Mais aucun Ivoirien n’a plus confiance aux commissions du PDCI. On a mis sur pied une commission pour l’éducation nationale ; elle a travaillé, et ses conclusions ont fait l’objet d’une loi sur l’éducation nationale en 1977. Cette loi a été promulguée mais n’a jamais été mise en pratique. Non, le président s’est montré très faible.

Il m’a mis en cause, me dites-vous. Je le laisse à ces petites tracasseries. Celles-ci ne nous détournement pas de notre chemin. Nous voulons la démocratie. Si le PDCI est capable de résister à la tempête démocratique, c’est cela le vrai défi. Est-ce que le PDCI est capable aujourd’hui d’avoir un projet de société ? Est-ce que le PDCI est, dans le cadre de son programme de gouvernement et dans le cadre de son projet, capable de soutenir des candidats devant la population ? Voilà le problème. Nous, nous sommes prêts à avoir un programme gouvernement, à avoir un projet de société et à nous battre dans toutes les élections, présidentielles, législatives, municipales pour les faire triompher. Je vois que tout le monde est prêt pour le multipartisme en Côte d’Ivoire, sauf le président et clique qui le suit.
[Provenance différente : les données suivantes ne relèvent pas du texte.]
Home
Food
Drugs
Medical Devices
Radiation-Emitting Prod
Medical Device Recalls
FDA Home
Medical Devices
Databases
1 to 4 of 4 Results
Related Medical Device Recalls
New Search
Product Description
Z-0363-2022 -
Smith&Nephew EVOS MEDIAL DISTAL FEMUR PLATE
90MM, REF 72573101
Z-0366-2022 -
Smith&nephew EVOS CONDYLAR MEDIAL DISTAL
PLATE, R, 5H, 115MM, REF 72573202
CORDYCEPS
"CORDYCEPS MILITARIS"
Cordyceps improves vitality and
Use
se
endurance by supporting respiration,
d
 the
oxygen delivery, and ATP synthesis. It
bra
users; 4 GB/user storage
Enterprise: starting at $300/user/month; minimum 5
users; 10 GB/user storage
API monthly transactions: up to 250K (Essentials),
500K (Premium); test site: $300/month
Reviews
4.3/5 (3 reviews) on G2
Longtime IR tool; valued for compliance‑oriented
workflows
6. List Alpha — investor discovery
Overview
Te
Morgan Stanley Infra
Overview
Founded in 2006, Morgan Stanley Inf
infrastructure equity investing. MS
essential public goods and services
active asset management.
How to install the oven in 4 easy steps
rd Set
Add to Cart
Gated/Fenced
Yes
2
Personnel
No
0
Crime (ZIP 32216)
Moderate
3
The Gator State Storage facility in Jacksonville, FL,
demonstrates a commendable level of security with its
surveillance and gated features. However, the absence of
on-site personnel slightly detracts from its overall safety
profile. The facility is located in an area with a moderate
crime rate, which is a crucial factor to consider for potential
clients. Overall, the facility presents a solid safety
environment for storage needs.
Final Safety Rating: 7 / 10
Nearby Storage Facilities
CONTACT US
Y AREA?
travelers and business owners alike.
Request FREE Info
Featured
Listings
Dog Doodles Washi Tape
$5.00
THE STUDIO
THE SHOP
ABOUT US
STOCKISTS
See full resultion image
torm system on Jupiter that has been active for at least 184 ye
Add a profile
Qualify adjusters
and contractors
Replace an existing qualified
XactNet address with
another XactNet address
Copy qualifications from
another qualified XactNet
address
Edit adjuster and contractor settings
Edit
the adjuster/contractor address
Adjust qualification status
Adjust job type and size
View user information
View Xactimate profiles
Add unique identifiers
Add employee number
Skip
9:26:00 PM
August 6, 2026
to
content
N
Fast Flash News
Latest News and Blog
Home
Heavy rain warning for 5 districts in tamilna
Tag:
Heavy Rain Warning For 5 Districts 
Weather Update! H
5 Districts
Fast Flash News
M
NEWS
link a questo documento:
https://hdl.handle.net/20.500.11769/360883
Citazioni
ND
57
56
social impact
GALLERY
BBC : M. Gbagbo, hier au palais présidentiel, le président de la République a lancé un défi à vous et à votre collègue à l’université, de vous présenter dans une région autre que le vôtre. Est-ce que vous allez relevez le défi ?

LG : D’abord, je ne laisse personne m’indiquer la circonscription où je dois me présenter. Je suis absolument maître de mes choix politiques.

Si je décide de me présenter, c’est mon choix et le choix de mon parti.et c’est mon parti qui doit m’indiquer où je dois me présenter.

BBC : Et vous voudrez bien vous présenter aux élections ?

LG : Je ne me présente jamais dans les élections de parti unique. Tant que les élections seront des élections de parti unique, soyer sûrs que je ne me compromettrai pas avec des bricolages de ce genre-là.

BBC : quand le président parle de la Côte d’Ivoire, il voit des ethnies qui, évidement, lui semble très importantes.

Sur son propre pays ? A-t-il perdu un peu le contact avec la réalité moderne ?

LG : Je crois qu’il est resté 1920, alors que moi, je suis en 1989. C’est la différence entre nous deux.

BBC : Pour toutes les autres choses aussi ?

LG : Mais pour tout ! Pour la Côte d’Ivoire, pour l’économie mondiale, pour la démocratie… Le président est encore en 1920 et moi je suis en 1989.

C’est la différence entre nous deux.